Por sua vez, o mandado de segurança submete-se à legislação processual própria. A petição do impetrante do mandamusdeverá atender os requisitos das condições da ação, dentre os quais o interesse de agir, previsto no Artigo 3º do Código de Processo Civil,(8) sob pena de perda de objeto e extinção do processo sem resolução do mérito. Essa regra estava disposta na revogada Lei nº.1.533/1951(9) e está prevista no Artigo 6º da Lei Federal vigente nº.12.016/2009.(10) O referido artigo estipula a extinção do mandado nos casos previstos no
Art. 267 – do Código de Processo Civil.
Segundo os autores processualistas, o interesse de agir é um binômio, ou seja, o instrumento jurisdicional deve ser útil e necessário:
O interesse de agir é representado pela relação entre a situação antijurídica denunciada e o provimento que se pede para debelá-la mediante a aplicação do direito; deve essa relação consistir na utilidade do provimento, como meio para proporcionar ao interesse lesado a proteção concedida pelo direito.(11)
Consoante os doutrinadores, a atividade jurisdicional deve extrair um resultado útil, ou seja, "o provimento deve corrigir o mal de que o autor se queixa, sob pena de não ter razão de ser".(12)
Portanto, se não houver utilidade do provimento jurisdicional, não há interesse processual:
O interesse processual, a um só tempo, haverá de traduzir-se numa relação de necessidade e também numa relação de adequação do provimento postulado, diante do conflito de direito material trazido à solução judicial. Mesmo que a parte esteja na iminência de sofrer um dano em seu interesse material, não se pode dizer que exista o interesse processual, se aquilo que se reclama do órgão judicial não será útil juridicamente para evitar a temida lesão.(13)
Assim, o interesse processual, enquanto condição da ação exigida no Código de Processo Civil, também deve estar presente no mandado de segurança por imposição da legislação federal específica. De acordo com a doutrina, "no que tange as condições da ação, nada de diferente acontece na ação mandamental que não ocorra nas demais ações".(14)
O interesse de agir no mandado de segurança corresponde à tutela apta a proteger o direito: "Por interesse processual (ou interesse de agir) se entende a necessidade da tutela jurisdicional para evitar lesão ou ameaça a direito, ou, em outros termos, a necessidade de se invocar a prestação jurisdicional num caso concreto; "(15)

* * *

Tarefas propostas —
- a) Reproduza fielmente a passagem do texto sobre o mandado de segurança que se inicia pelas palavras "Por sua vez, o" e se encerra com "de Processo Civil.".
- b) Segundo o texto sobre o mandado de segurança, em qual artigo do Código de Processo Civil está previsto o interesse de agir?

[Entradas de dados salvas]

* * *

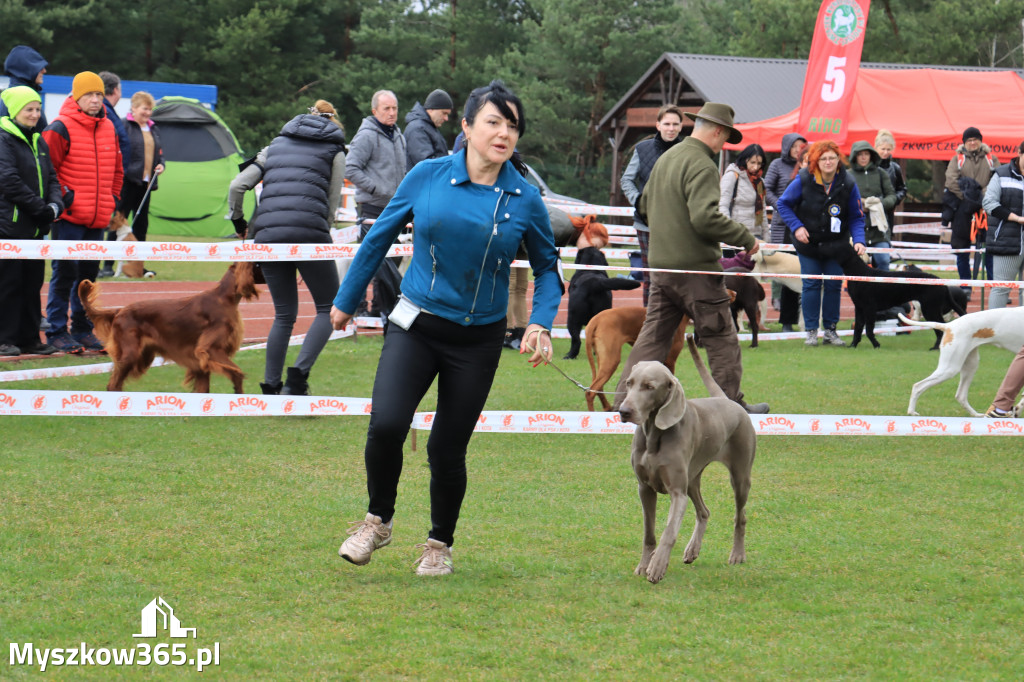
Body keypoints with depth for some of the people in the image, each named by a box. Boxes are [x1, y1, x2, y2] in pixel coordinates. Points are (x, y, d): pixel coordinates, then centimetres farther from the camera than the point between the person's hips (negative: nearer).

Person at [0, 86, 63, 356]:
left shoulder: (38, 142, 16)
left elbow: (51, 178, 15)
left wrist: (55, 205, -5)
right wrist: (41, 209, -15)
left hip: (35, 227, 8)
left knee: (33, 283, 10)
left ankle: (30, 339, 15)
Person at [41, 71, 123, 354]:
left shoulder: (109, 128, 12)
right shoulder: (61, 128, -10)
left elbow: (116, 169, 23)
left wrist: (113, 199, 14)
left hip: (98, 218, 7)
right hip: (68, 217, -7)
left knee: (89, 272, 12)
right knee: (65, 272, -6)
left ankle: (83, 329, 20)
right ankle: (57, 331, 0)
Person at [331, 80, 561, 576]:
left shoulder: (525, 199, -3)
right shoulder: (427, 177, -4)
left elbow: (546, 267, 11)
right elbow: (380, 236, 9)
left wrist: (541, 324, -6)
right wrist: (346, 301, 16)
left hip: (478, 339, 1)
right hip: (417, 327, -1)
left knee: (447, 448, 4)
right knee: (386, 424, -20)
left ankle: (440, 543, 29)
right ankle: (378, 520, 6)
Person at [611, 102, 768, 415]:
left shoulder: (666, 158, 12)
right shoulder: (701, 165, -16)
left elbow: (646, 205, 23)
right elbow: (706, 217, -26)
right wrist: (746, 238, -16)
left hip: (661, 265, 8)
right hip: (696, 268, -8)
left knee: (653, 336, 10)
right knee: (722, 340, 3)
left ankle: (624, 400, 4)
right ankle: (731, 404, 8)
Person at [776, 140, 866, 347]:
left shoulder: (848, 184, -11)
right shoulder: (803, 180, -15)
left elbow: (856, 217, -4)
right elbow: (783, 204, -3)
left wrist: (858, 240, -19)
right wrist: (797, 227, -15)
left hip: (836, 244, 1)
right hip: (808, 243, -1)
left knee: (834, 285, 3)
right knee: (811, 285, 0)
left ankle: (830, 329, 14)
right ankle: (811, 331, 7)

* * *

Respostas por tarefa —
- a)
Por sua vez, o mandado de segurança submete-se à legislação processual própria. A petição do impetrante do mandamusdeverá atender os requisitos das condições da ação, dentre os quais o interesse de agir, previsto no Artigo 3º do Código de Processo Civil,(8) sob pena de perda de objeto e extinção do processo sem resolução do mérito. Essa regra estava disposta na revogada Lei nº.1.533/1951(9) e está prevista no Artigo 6º da Lei Federal vigente nº.12.016/2009.(10) O referido artigo estipula a extinção do mandado nos casos previstos no
Art. 267 – do Código de Processo Civil.

- b) No Artigo 3º do Código de Processo Civil.